While inducing investors through tax incentives and the development of infrastructure is good in theory, it may prove to be too difficult for Indonesia.

A more feasible alternative would be to adjust the value of doing business in Indonesia to a competitive level. This could be done, for example, by doing what China has done: adjusting the rupiah to, say, Rp10,000 to US$1. By doing this, goods made in Indonesia would cost less to produce, and hence making them more competitive. This should in turn boost exports and attract investment. This alternative no doubt has its pitfalls but our government should at least give it a serious consideration as it may be the wise course of action given the existing constraints.

If incentives, infrastructure, and value adjustments as explained above are relatively short term policy areas, two longer term measures that should also be enacted is in regards to Indonesia's country rating, and education.

First, positive country ratings is a prerequisite for large scale investment. Most investors manage funds that belong to other people. These managers take risks on every investment they make and must to some extent be able to justify the risk they incur. A more favorable rating will allow investors to justify investing in our country, and also give them a certain level of comfort. Also, bad ratings translate to a higher cost of capital and thus a loss in companies' competitiveness.

Before moving on to the fourth and final point, it is important to take a step back and remind ourselves why it is that a country desires investment, or more particularly, FDI. Economists tell us that FDI is desirable, amongst other reasons, because it facilitates the transfer of technology, and stimulates domestic investment. Such things are in turn favorable because they contribute to economic growth. Economic growth, then, is desirable because it will hopefully help eradicate poverty and decrease unemployment. This will in turn improve living standards.

Consequently, given the ultimate end of FDI in improving the living standards of Indonesians, this fourth point is perhaps the most compelling: Indonesia must invest in education to empower its people and accelerate growth.
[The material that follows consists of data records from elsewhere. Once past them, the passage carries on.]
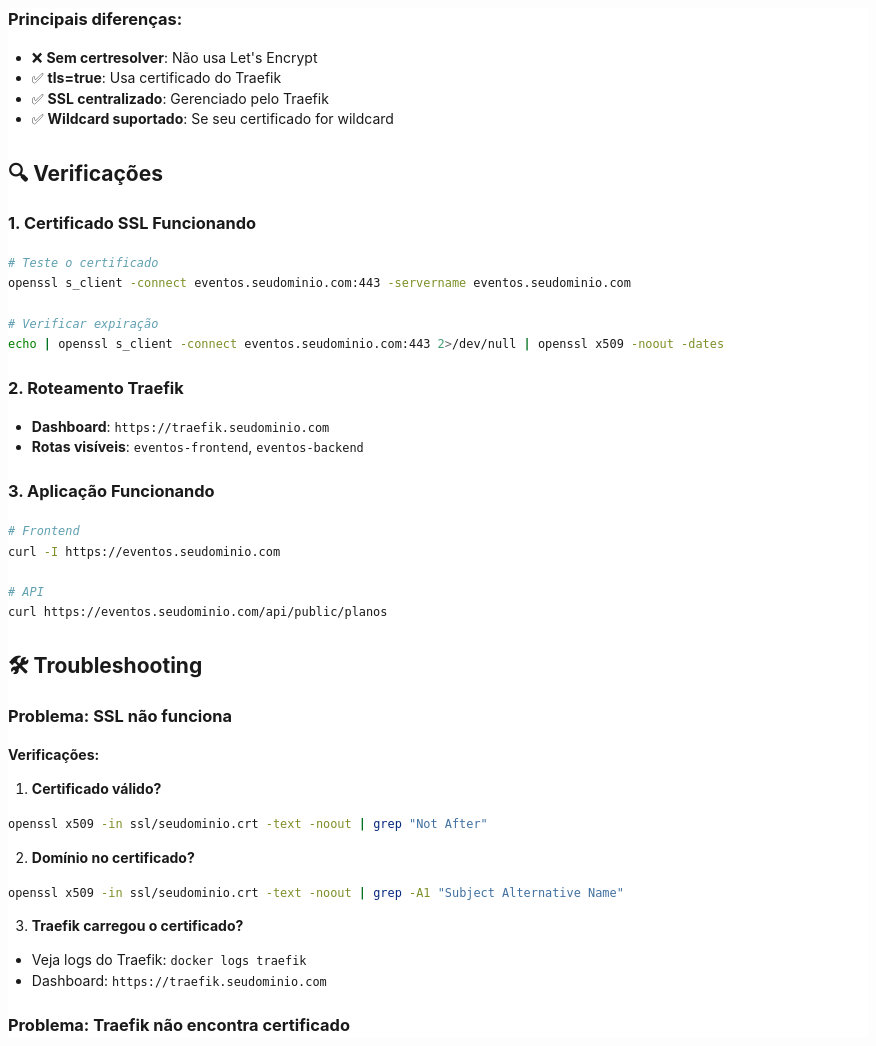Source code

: ### Principais diferenças:
- ❌ **Sem certresolver**: Não usa Let's Encrypt
- ✅ **tls=true**: Usa certificado do Traefik
- ✅ **SSL centralizado**: Gerenciado pelo Traefik
- ✅ **Wildcard suportado**: Se seu certificado for wildcard

## 🔍 Verificações

### 1. Certificado SSL Funcionando
```bash
# Teste o certificado
openssl s_client -connect eventos.seudominio.com:443 -servername eventos.seudominio.com

# Verificar expiração
echo | openssl s_client -connect eventos.seudominio.com:443 2>/dev/null | openssl x509 -noout -dates
```

### 2. Roteamento Traefik
- **Dashboard**: `https://traefik.seudominio.com`
- **Rotas visíveis**: `eventos-frontend`, `eventos-backend`

### 3. Aplicação Funcionando
```bash
# Frontend
curl -I https://eventos.seudominio.com

# API
curl https://eventos.seudominio.com/api/public/planos
```

## 🛠️ Troubleshooting

### Problema: SSL não funciona

**Verificações:**
1. **Certificado válido?**
```bash
openssl x509 -in ssl/seudominio.crt -text -noout | grep "Not After"
```

2. **Domínio no certificado?**
```bash
openssl x509 -in ssl/seudominio.crt -text -noout | grep -A1 "Subject Alternative Name"
```

3. **Traefik carregou o certificado?**
- Veja logs do Traefik: `docker logs traefik`
- Dashboard: `https://traefik.seudominio.com`

### Problema: Traefik não encontra certificado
Education's impact is twofold.

First, it has a direct positive impact on living standards, which we have said to be the goal of FDI. Second, more education means a better educated and more productive labor force-the kind of soft infrastructure Dubai has. Given that wages do not increase proportionally to equalize the relative price of labor in relation to productivity, this should attract more investment.
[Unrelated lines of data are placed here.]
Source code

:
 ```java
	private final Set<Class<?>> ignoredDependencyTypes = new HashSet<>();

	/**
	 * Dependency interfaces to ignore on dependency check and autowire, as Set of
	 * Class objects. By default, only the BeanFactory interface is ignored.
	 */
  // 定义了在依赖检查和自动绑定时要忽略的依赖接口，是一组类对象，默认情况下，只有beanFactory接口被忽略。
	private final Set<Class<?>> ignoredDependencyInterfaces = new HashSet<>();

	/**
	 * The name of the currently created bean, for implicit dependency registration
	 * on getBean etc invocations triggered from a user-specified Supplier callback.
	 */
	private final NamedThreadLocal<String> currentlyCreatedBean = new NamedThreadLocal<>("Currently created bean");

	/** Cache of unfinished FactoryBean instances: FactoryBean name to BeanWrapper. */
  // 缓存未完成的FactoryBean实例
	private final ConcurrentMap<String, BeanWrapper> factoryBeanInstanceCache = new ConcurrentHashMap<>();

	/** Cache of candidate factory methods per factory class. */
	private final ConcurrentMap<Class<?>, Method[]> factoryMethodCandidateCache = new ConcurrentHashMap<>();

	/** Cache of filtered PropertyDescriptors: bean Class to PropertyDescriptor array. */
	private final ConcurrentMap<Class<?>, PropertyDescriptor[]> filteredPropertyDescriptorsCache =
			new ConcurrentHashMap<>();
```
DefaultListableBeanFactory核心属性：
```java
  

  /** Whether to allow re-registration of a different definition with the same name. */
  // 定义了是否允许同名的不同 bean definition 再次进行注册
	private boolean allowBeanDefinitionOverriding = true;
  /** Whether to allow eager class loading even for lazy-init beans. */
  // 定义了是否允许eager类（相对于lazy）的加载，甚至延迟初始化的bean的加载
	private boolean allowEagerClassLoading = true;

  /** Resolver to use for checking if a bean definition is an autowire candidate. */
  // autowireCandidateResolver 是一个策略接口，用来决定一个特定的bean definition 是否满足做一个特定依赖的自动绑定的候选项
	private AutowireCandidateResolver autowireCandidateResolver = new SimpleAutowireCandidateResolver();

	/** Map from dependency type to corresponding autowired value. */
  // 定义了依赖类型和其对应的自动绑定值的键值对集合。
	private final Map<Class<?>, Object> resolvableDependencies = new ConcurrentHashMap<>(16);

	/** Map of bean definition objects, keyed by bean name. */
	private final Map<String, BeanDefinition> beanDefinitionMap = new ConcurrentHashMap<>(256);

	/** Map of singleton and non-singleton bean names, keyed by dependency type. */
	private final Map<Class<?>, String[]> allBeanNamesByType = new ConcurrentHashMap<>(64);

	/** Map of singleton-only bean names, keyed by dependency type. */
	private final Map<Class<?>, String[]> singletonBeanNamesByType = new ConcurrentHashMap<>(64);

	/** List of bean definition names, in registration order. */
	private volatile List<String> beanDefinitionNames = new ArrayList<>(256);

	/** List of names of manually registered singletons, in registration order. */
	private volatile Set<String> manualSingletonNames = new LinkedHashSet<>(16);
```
Economic measurements, such as GDP per capita or investment per head, are mere numbers that are supposed to reflect the well being of a country's population. While the achievement of more positive figures could be a result of a real improvement in the well being of a country, this is not necessarily so. For example, GDP per head could be increasing but if inequality also increases, the increase in GDP will be accrued by those who least need it.
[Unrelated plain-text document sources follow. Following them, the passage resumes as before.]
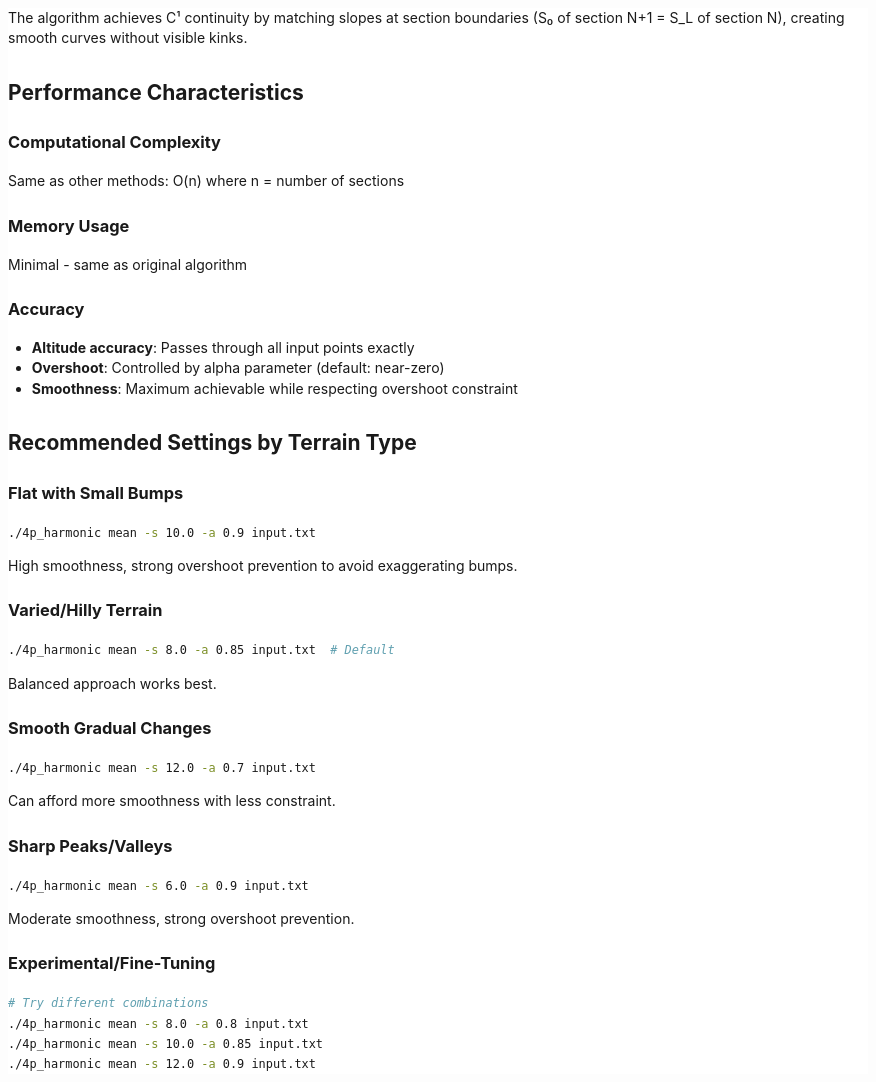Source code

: The algorithm achieves C¹ continuity by matching slopes at section boundaries (S₀ of section N+1 = S_L of section N), creating smooth curves without visible kinks.

## Performance Characteristics

### Computational Complexity

Same as other methods: O(n) where n = number of sections

### Memory Usage

Minimal - same as original algorithm

### Accuracy

- **Altitude accuracy**: Passes through all input points exactly
- **Overshoot**: Controlled by alpha parameter (default: near-zero)
- **Smoothness**: Maximum achievable while respecting overshoot constraint

## Recommended Settings by Terrain Type

### Flat with Small Bumps
```bash
./4p_harmonic mean -s 10.0 -a 0.9 input.txt
```
High smoothness, strong overshoot prevention to avoid exaggerating bumps.

### Varied/Hilly Terrain
```bash
./4p_harmonic mean -s 8.0 -a 0.85 input.txt  # Default
```
Balanced approach works best.

### Smooth Gradual Changes
```bash
./4p_harmonic mean -s 12.0 -a 0.7 input.txt
```
Can afford more smoothness with less constraint.

### Sharp Peaks/Valleys
```bash
./4p_harmonic mean -s 6.0 -a 0.9 input.txt
```
Moderate smoothness, strong overshoot prevention.

### Experimental/Fine-Tuning
```bash
# Try different combinations
./4p_harmonic mean -s 8.0 -a 0.8 input.txt
./4p_harmonic mean -s 10.0 -a 0.85 input.txt
./4p_harmonic mean -s 12.0 -a 0.9 input.txt
```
Investing in education is probably the surest way to guarantee that a real and qualitative improvement in lives is attained.

Indonesia's future is promising and the second wave will come. Indonesia has gone a long way in rebuilding itself since the East Asian financial crisis, and it has also coped pretty decently with the constraints that this so-called democracy has imposed.

While it is proper and salutary that governments should in general leave economics alone, it is however, right that from time to time they offer leadership and encouragement. Currently, carrying out the necessary policies to set the stage for investment would be prudent.

Unfortunately, prospects for improvement are mixed given that Jakarta may find it hard to make politically difficult decisions as the 2009 presidential election draws closer.

However, if successful, perhaps by this time next year, Indonesia will be next in line as the world's premier destination for foreign investment.